*AIM OF THE EXERCISE*
Convert the lines below into a Markdown table with the columns Row and Line, numbering each non-blank line and omitting the blank ones. Leave the pictures out of the answer.

-------- DATA FOR THE TASK

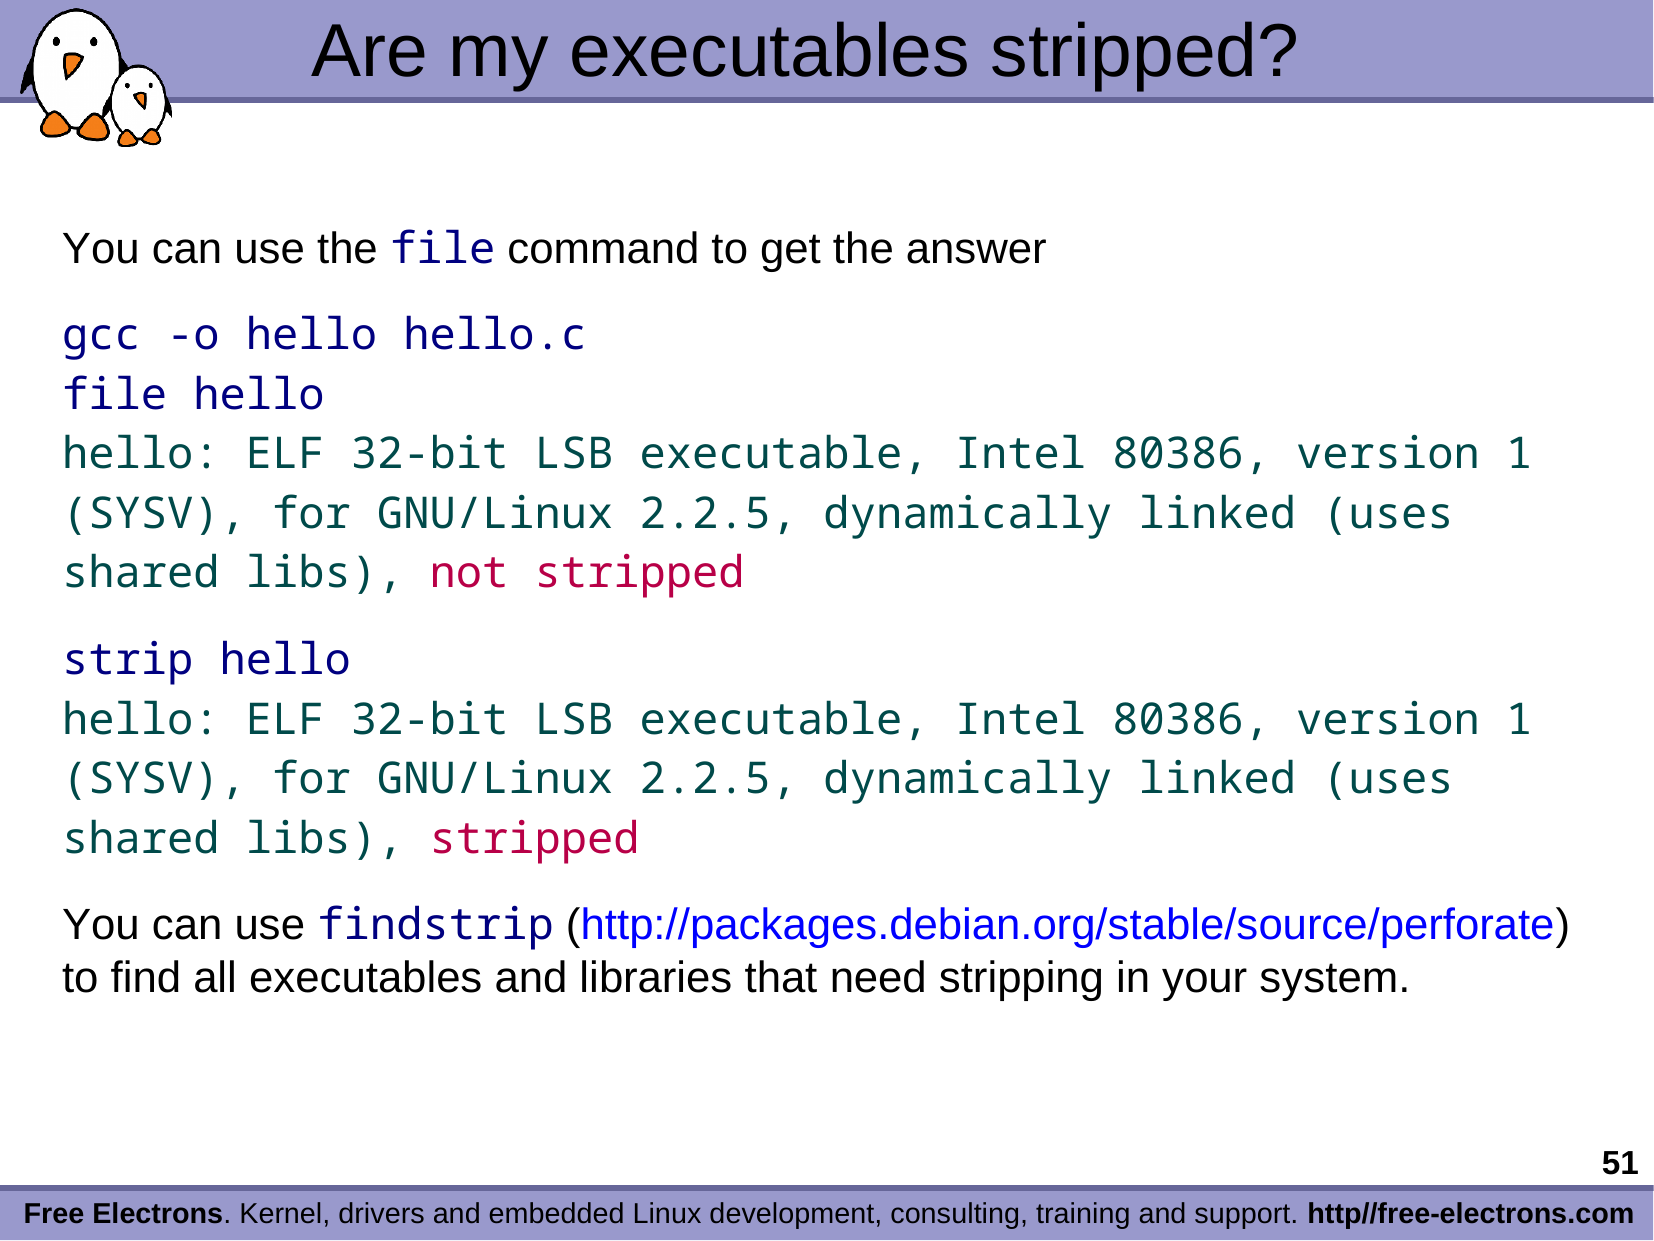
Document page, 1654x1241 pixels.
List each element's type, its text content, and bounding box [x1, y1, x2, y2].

picture [20, 8, 172, 147]
title Are my executables stripped? [60, 0, 1551, 100]
list You can use the file command to get the answer gcc -o hello hello.c file hello hello: ELF 32-bit LSB executable, Intel 80386, version 1 (SYSV), for GNU/Linux 2.2.5, dynamically linked (uses shared libs), not stripped strip hello hello: ELF 32-bit LSB executable, Intel 80386, version 1 (SYSV), for GNU/Linux 2.2.5, dynamically linked (uses shared libs), stripped You can use findstrip (http://packages.debian.org/stable/source/perforate) to find all executables and libraries that need stripping in your system. [44, 216, 1602, 1066]
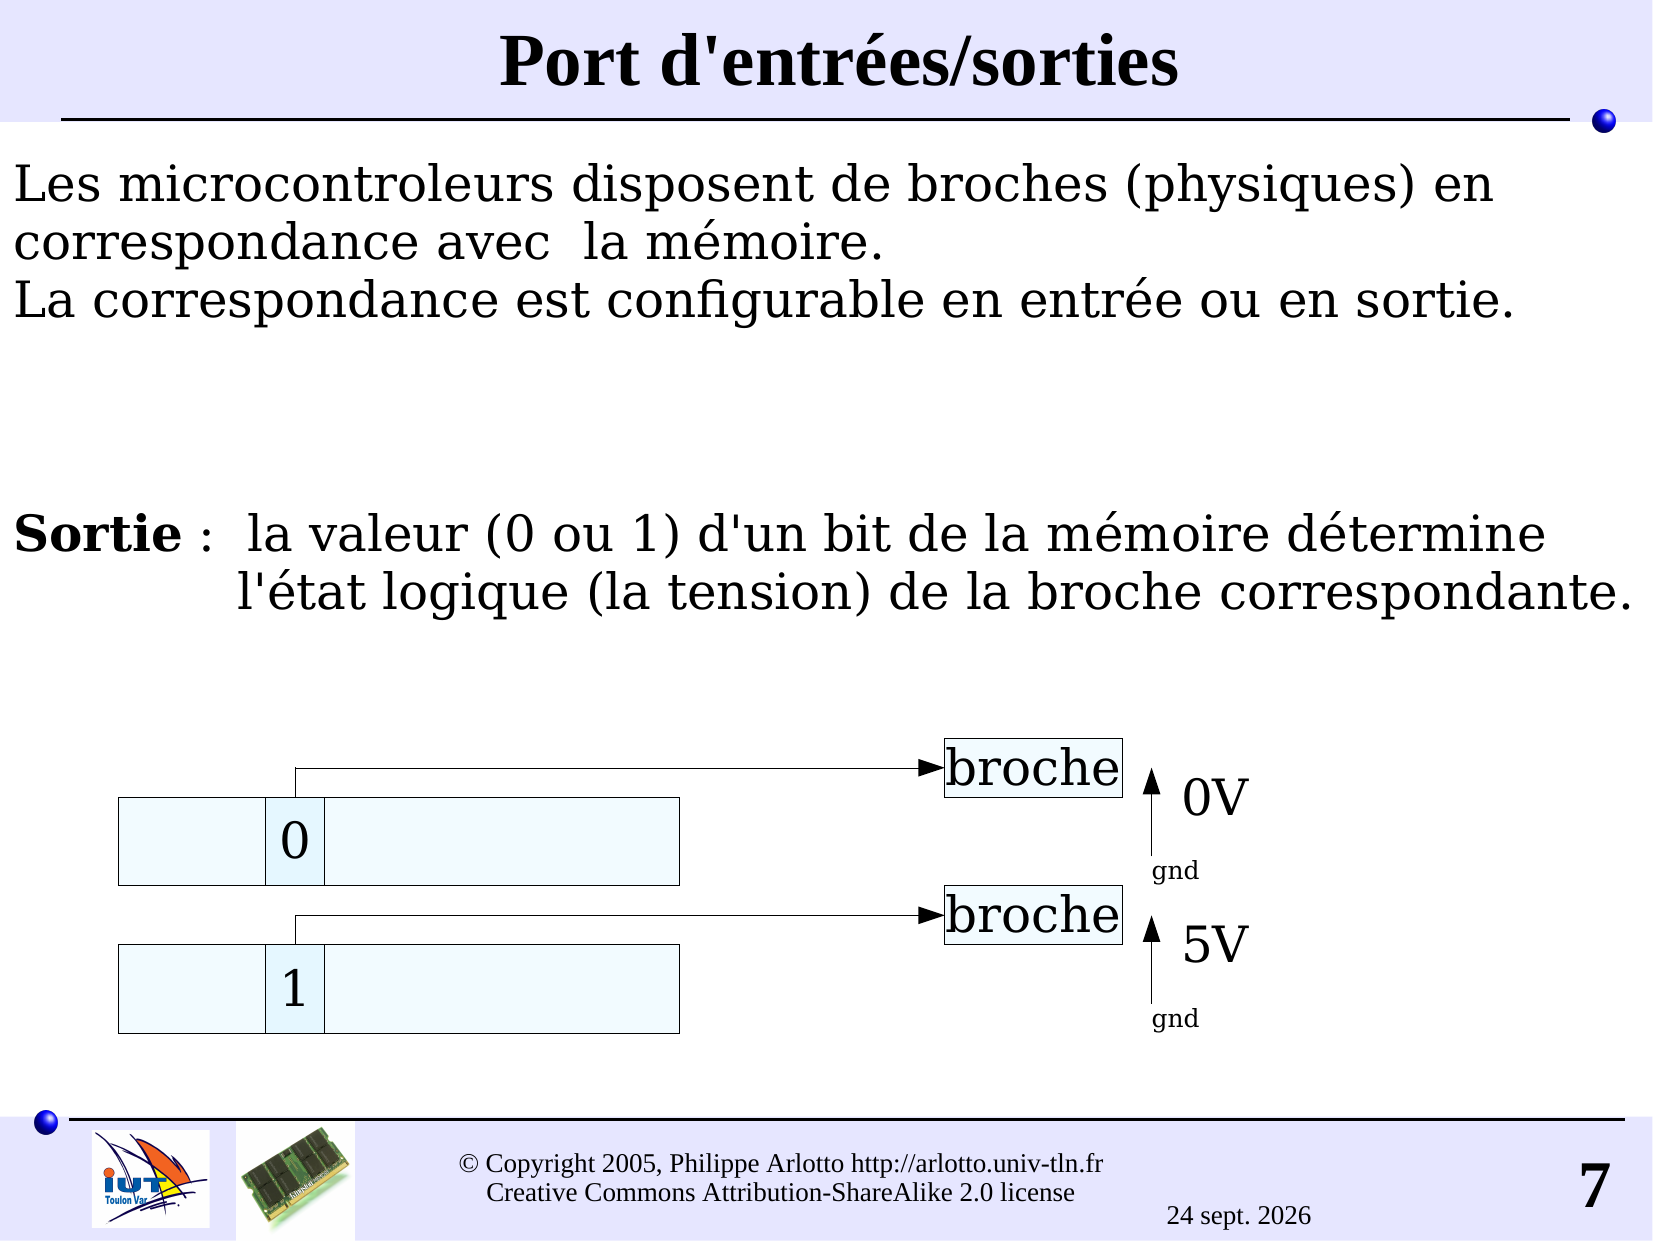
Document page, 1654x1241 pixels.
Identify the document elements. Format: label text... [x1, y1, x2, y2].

text_box Les microcontroleurs disposent de broches (physiques) en correspondance avec la mémoire. La correspondance est configurable en entrée ou en sortie. Sortie : la valeur (0 ou 1) d'un bit de la mémoire détermine l'état logique (la tension) de la broche correspondante. [13, 155, 1653, 622]
text_box 5V [1181, 916, 1300, 975]
text_box broche [944, 885, 1123, 945]
text_box [118, 944, 265, 1034]
text_box [325, 797, 680, 886]
text_box 0V [1181, 768, 1300, 827]
title Port d'entrées/sorties [95, 11, 1585, 110]
text_box [325, 944, 680, 1034]
text_box 0 [265, 797, 325, 886]
picture [236, 1121, 355, 1241]
text_box [118, 797, 265, 886]
text_box gnd [1151, 856, 1200, 886]
text_box 1 [265, 944, 325, 1034]
text_box broche [944, 738, 1123, 798]
text_box gnd [1151, 1003, 1200, 1034]
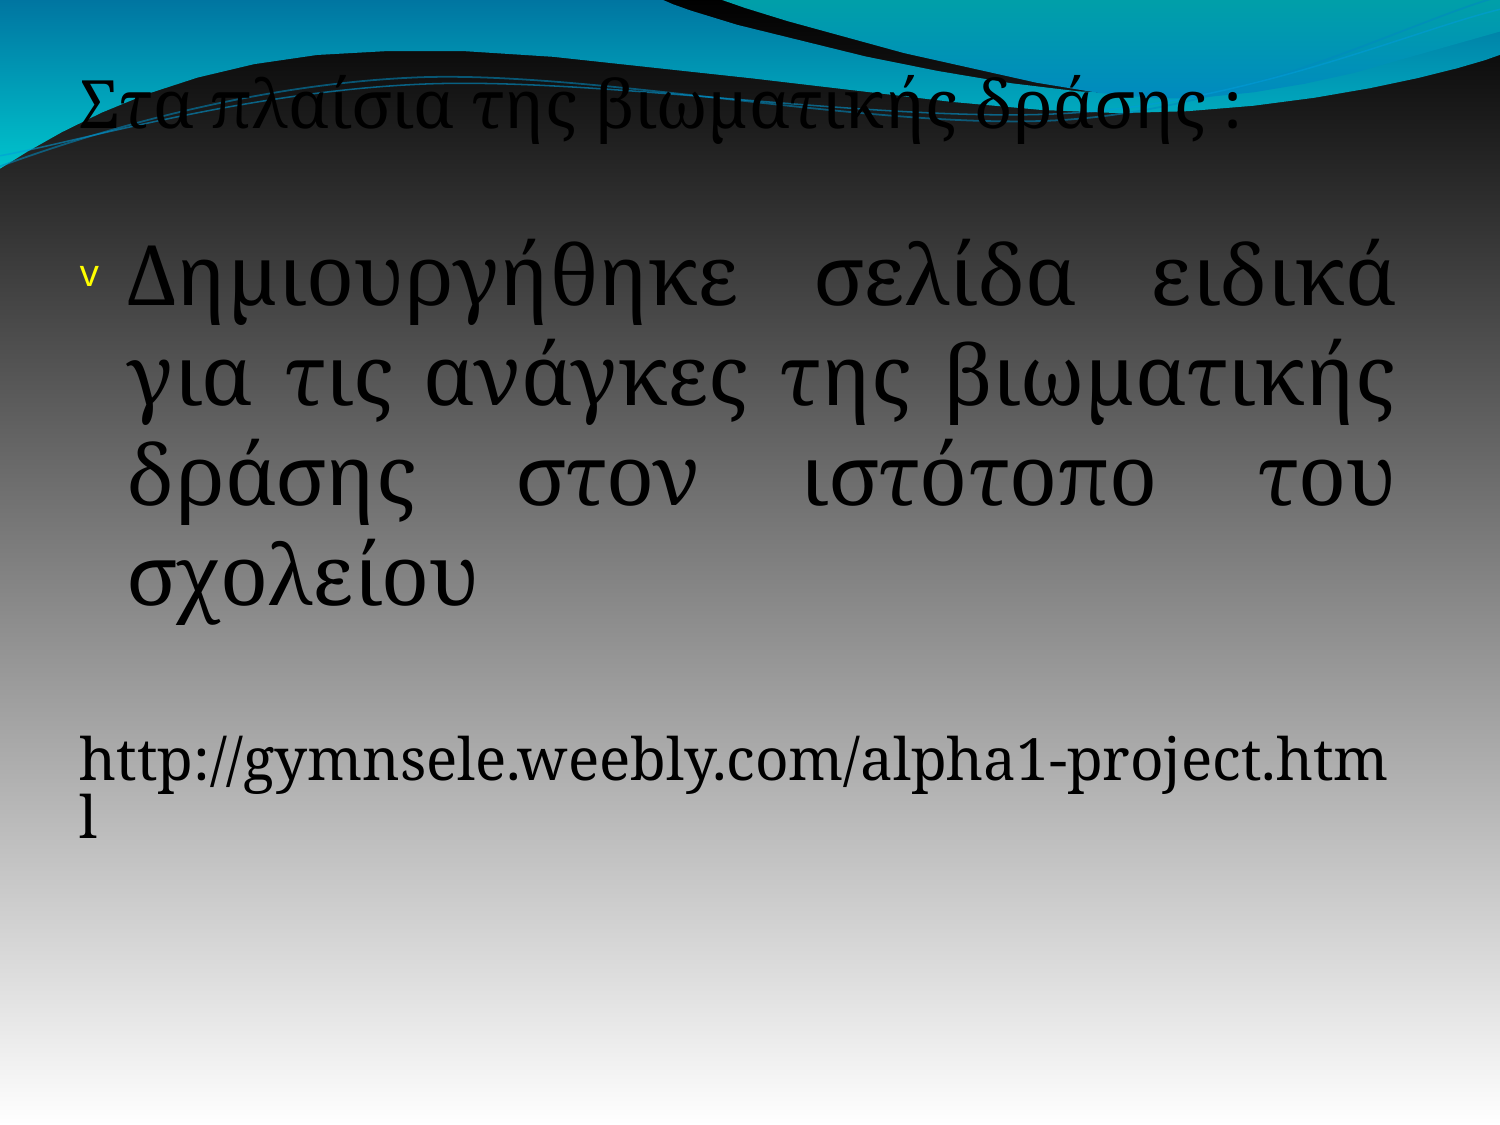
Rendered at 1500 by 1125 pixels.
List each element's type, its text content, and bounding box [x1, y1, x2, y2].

text_box Στα πλαίσια της βιωματικής δράσης : Δημιουργήθηκε σελίδα ειδικά για τις ανάγκες της βιωματικής δράσης στον ιστότοπο του σχολείου http://gymnsele.weebly.com/alpha1-project.html [64, 54, 1412, 809]
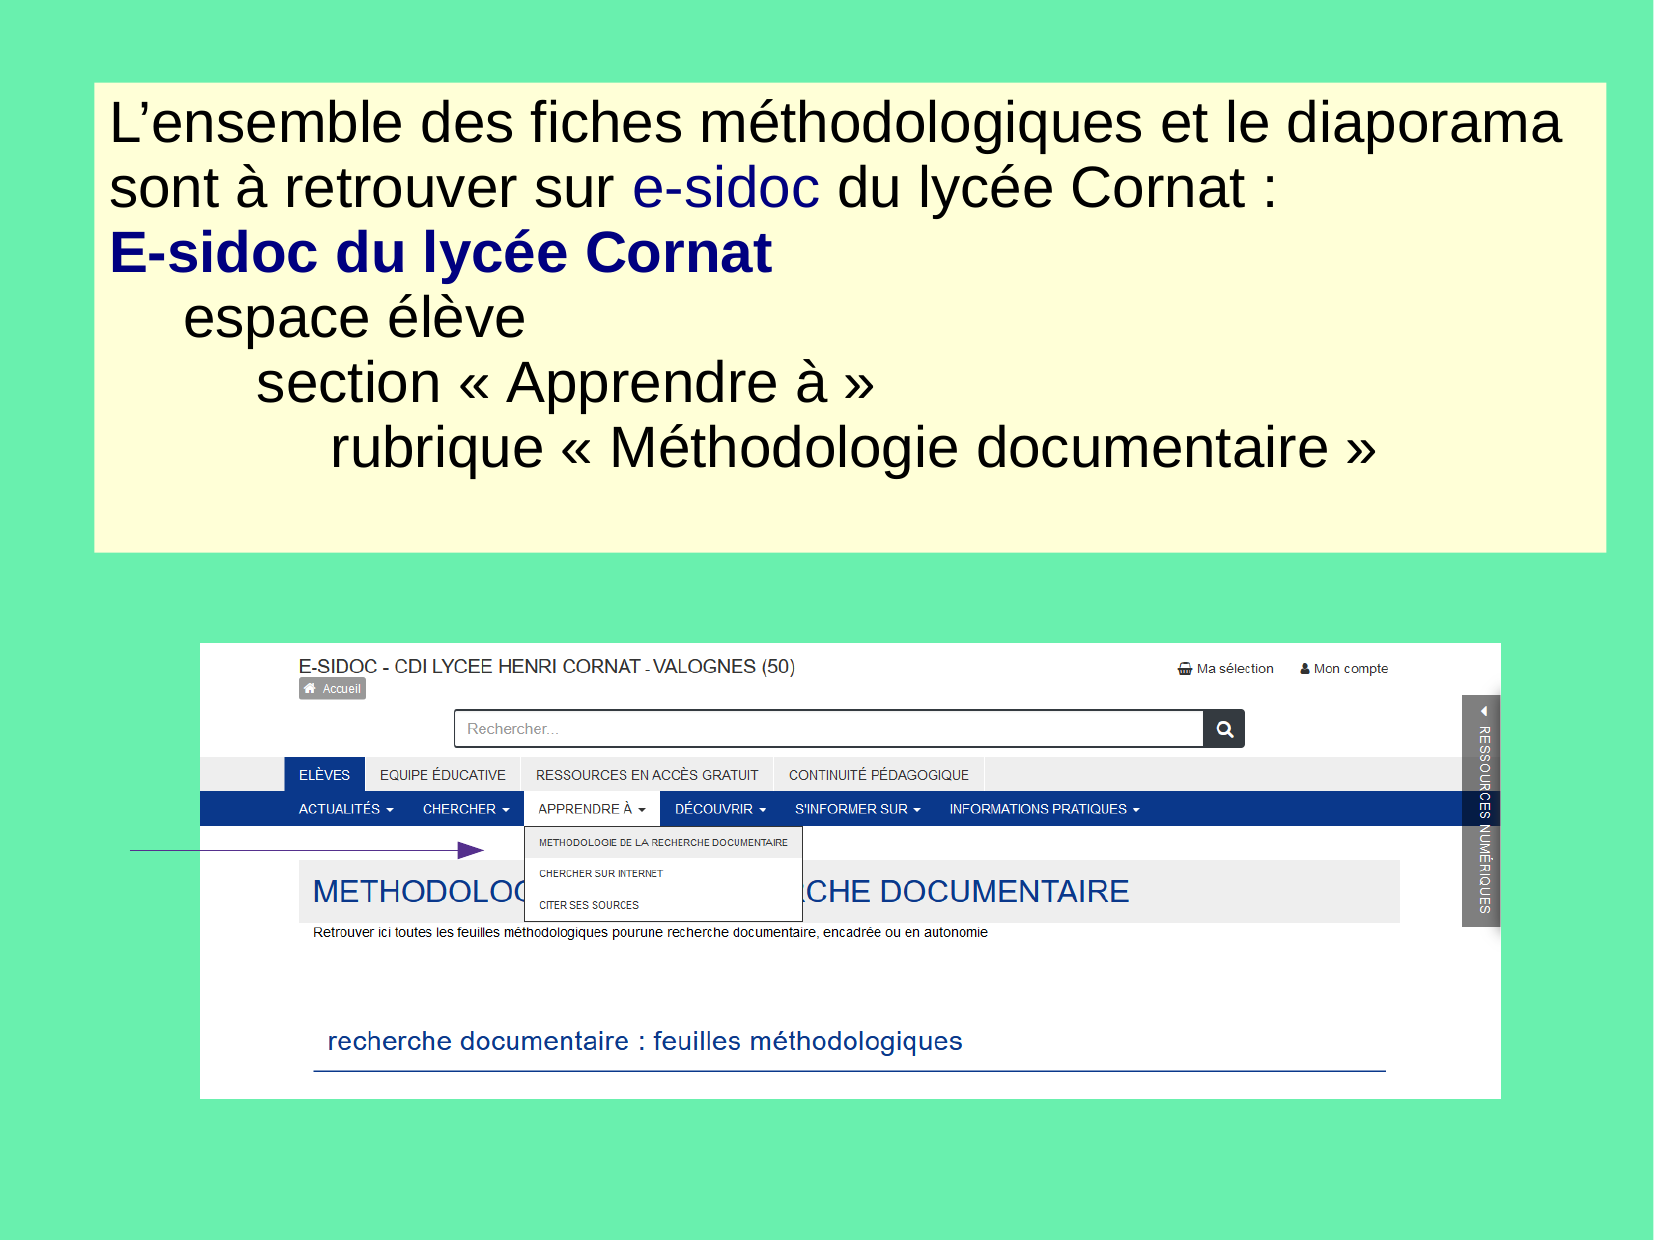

----------------

*TASK SOLUTION*
| Row | Line |
|---|---|
| 1 | Document page, 1654x1241 pixels. |
| 2 | List each element's type, its text content, and bounding box [x1, y1, x2, y2]. |
| 3 | picture [20, 8, 172, 147] |
| 4 | title Are my executables stripped? [60, 0, 1551, 100] |
| 5 | list You can use the file command to get the answer gcc -o hello hello.c file hello hello: ELF 32-bit LSB executable, Intel 80386, version 1 (SYSV), for GNU/Linux 2.2.5, dynamically linked (uses shared libs), not stripped strip hello hello: ELF 32-bit LSB executable, Intel 80386, version 1 (SYSV), for GNU/Linux 2.2.5, dynamically linked (uses shared libs), stripped You can use findstrip (http://packages.debian.org/stable/source/perforate) to find all executables and libraries that need stripping in your system. [44, 216, 1602, 1066] |
| 6 | Document page, 1654x1241 pixels. |
| 7 | Identify the document elements. Format: label text... [x1, y1, x2, y2]. |
| 8 | text_box Les microcontroleurs disposent de broches (physiques) en correspondance avec la mémoire. La correspondance est configurable en entrée ou en sortie. Sortie : la valeur (0 ou 1) d'un bit de la mémoire détermine l'état logique (la tension) de la broche correspondante. [13, 155, 1653, 622] |
| 9 | text_box 5V [1181, 916, 1300, 975] |
| 10 | text_box broche [944, 885, 1123, 945] |
| 11 | text_box [118, 944, 265, 1034] |
| 12 | text_box [325, 797, 680, 886] |
| 13 | text_box 0V [1181, 768, 1300, 827] |
| 14 | title Port d'entrées/sorties [95, 11, 1585, 110] |
| 15 | text_box [325, 944, 680, 1034] |
| 16 | text_box 0 [265, 797, 325, 886] |
| 17 | picture [236, 1121, 355, 1241] |
| 18 | text_box [118, 797, 265, 886] |
| 19 | text_box gnd [1151, 856, 1200, 886] |
| 20 | text_box 1 [265, 944, 325, 1034] |
| 21 | text_box broche [944, 738, 1123, 798] |
| 22 | text_box gnd [1151, 1003, 1200, 1034] |
| 23 | Rendered at 1500 by 1125 pixels. |
| 24 | List each element's type, its text content, and bounding box [x1, y1, x2, y2]. |
| 25 | text_box Στα πλαίσια της βιωματικής δράσης : Δημιουργήθηκε σελίδα ειδικά για τις ανάγκες της βιωματικής δράσης στον ιστότοπο του σχολείου http://gymnsele.weebly.com/alpha1-project.html [64, 54, 1412, 809] |